In Rehaif v. United States, 139 S. Ct. 2191 (2019) (SCOTUSblog case page), the Supreme Court held that the word knowingly in
1018 U.S.C. §924(a)(2) – which states the punishment for unlawful possession of a firearm in violation of other statutes – applies to the material elements of the other statutes. Writing for a 7-2 majority of the Court, Justice Breyer explained that:
As a matter of ordinary English grammar, we normally read the statutory term knowingly as applying to all the subsequently listed elements of the crime.
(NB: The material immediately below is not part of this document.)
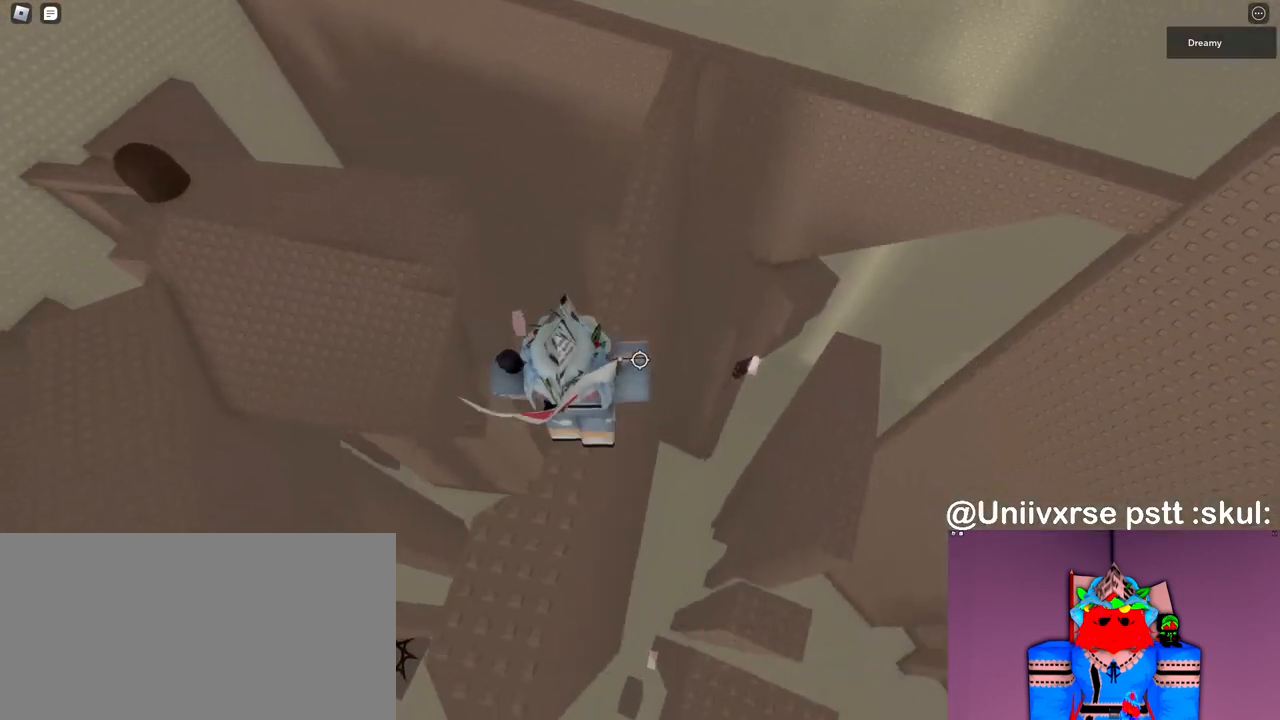
{"keys": ["space", "w"], "mouse": ["right"], "events": [[467, "space", "down"]]}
139 S. Ct. at 2196 (marks and citations omitted). In a pointed dissent, Justice Alito (joined by Justice Thomas) excoriated the majority for “casually overturn[ing] the long-established interpretation of an important criminal statute.” 139 S. Ct. at 2201.
Last week CAAF cited Rehaif to grant further review in this Army case:
No. 19-0104/AR. U.S. v. Nicholas E. Davis. CCA 20160069. On consideration of Appellant’s petition for reconsideration of this Court’s order denying the petition for grant of review __ M.J. __ (Daily Journal June 18, 2019), and in light of United States v. Rehaif, 139 S. Ct. 2191, 2196 (2019), it is ordered that the petition for reconsideration is granted, that the order denying the petition for grant of review is vacated, and the petition for grant of review is granted on the following issue:
WHETHER THE MENS REA OF “KNOWINGLY” APPLIES TO THE CONSENT ELEMENT OF ARTICLE 120c(a)(2), UNIFORM CODE OF MILITARY JUSTICE, 10 U.S.C. § 920c(a)(2) (2016).
Briefs will be filed under Rule 25.
The reference to denial of the petition for review is wrong. CAAF granted review in this case in April as a trailer to United States v. McDonald, 78 M.J. 376 (C.A.A.F. Apr. 17, 2019) (CAAFlog case page). CAAF then summarily affirmed in light of McDonald in June, declaring that “military judge did not err in instructing the court members that for the affirmative defense of mistake of fact as to consent to apply, the mistake must have been reasonable as well as honestly held” (noted here).